UGC NETBA / MA English2 Marks Questions1798–1837

The Romantic Age2 Marks Questions with Answers · 15 MCQs · Chronology Drill

From Lyrical Ballads (1798) to Victoria's accession (1837): the Big Six poets, the great essayists, the first historical novel, and the critical battles of the reviews. This is the most heavily examined period in the whole history of English literature — every section below is built from questions that have actually been asked.

Reigning Monarchs

George III (1760–1820) · Regency (1811–20) · George IV (1820–30) · William IV (1830–37)

The Big Six

Blake · Wordsworth · Coleridge · Byron · Shelley · Keats

Prose Masters

Scott · Austen · Lamb · Hazlitt · De Quincey

2 Marks Questions with Answers

28 short-answer questions at exact 2-marks length — two to three fact-dense sentences each. Tap a question to reveal its model answer.

1Why is 1798 taken as the beginning of the Romantic Age?

In 1798 Wordsworth and Coleridge anonymously published Lyrical Ballads, a small volume opening with Coleridge's The Rime of the Ancient Mariner and closing with Wordsworth's Tintern Abbey. Its deliberate turn to common language, common life and imagination is treated as the formal beginning of English Romanticism, which conventionally ends with Victoria's accession in 1837 (or Scott's death and the Reform Act, 1832).

2How does Wordsworth define poetry in the Preface to Lyrical Ballads?

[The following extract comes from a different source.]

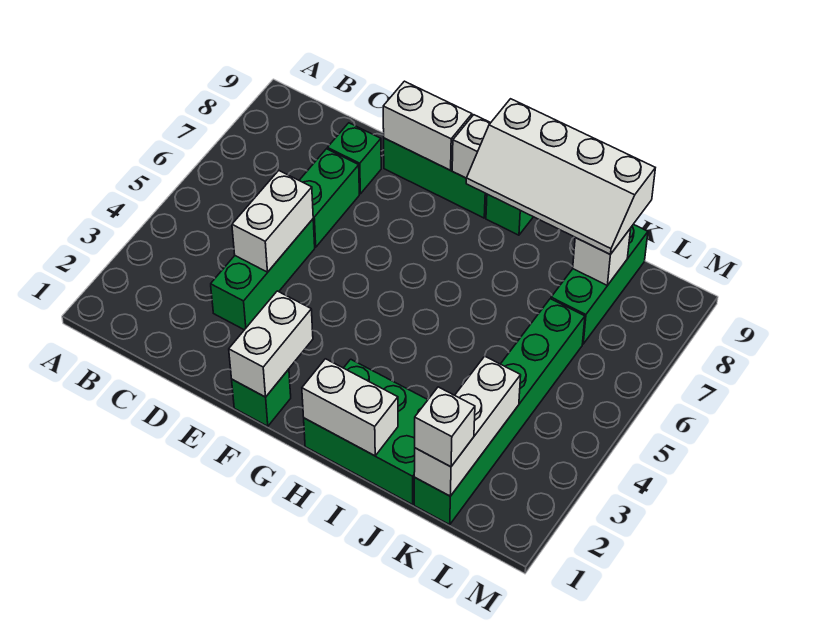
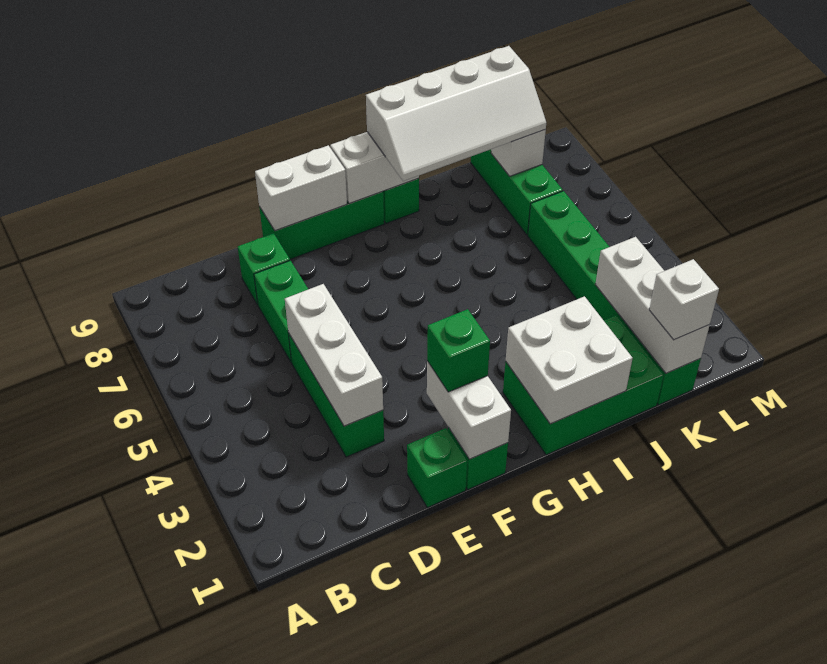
white brick D4:D5 level 2 -> white brick D3:D5 level 2
none -> green brick E1 level 1
none -> green brick F2 level 3
white brick H1:I1 level 2 -> white brick H1:I2 level 2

In the Preface (added to the second edition, 1800, expanded 1802), Wordsworth defines poetry as 'the spontaneous overflow of powerful feelings', which 'takes its origin from emotion recollected in tranquillity'. He also declares that the poet is 'a man speaking to men' and chooses 'incidents and situations from common life' in 'a selection of language really used by men'.

3Distinguish between fancy and imagination according to Coleridge.

In Biographia Literaria (1817), Coleridge calls fancy a mere 'mode of memory' that mechanically aggregates ready-made images, while imagination is the truly creative power that dissolves and recreates experience. He further divides imagination into primary (the living power of all human perception) and secondary (the poet's conscious echo of it, which 'dissolves, diffuses, dissipates, in order to recreate').

4Who were the Lake Poets?

Wordsworth, Coleridge and Robert Southey — so called because they lived in the Lake District of north-west England. The label was first used dismissively by the Edinburgh Review. They form the 'older generation' of Romantics, against the younger trio of Byron, Shelley and Keats.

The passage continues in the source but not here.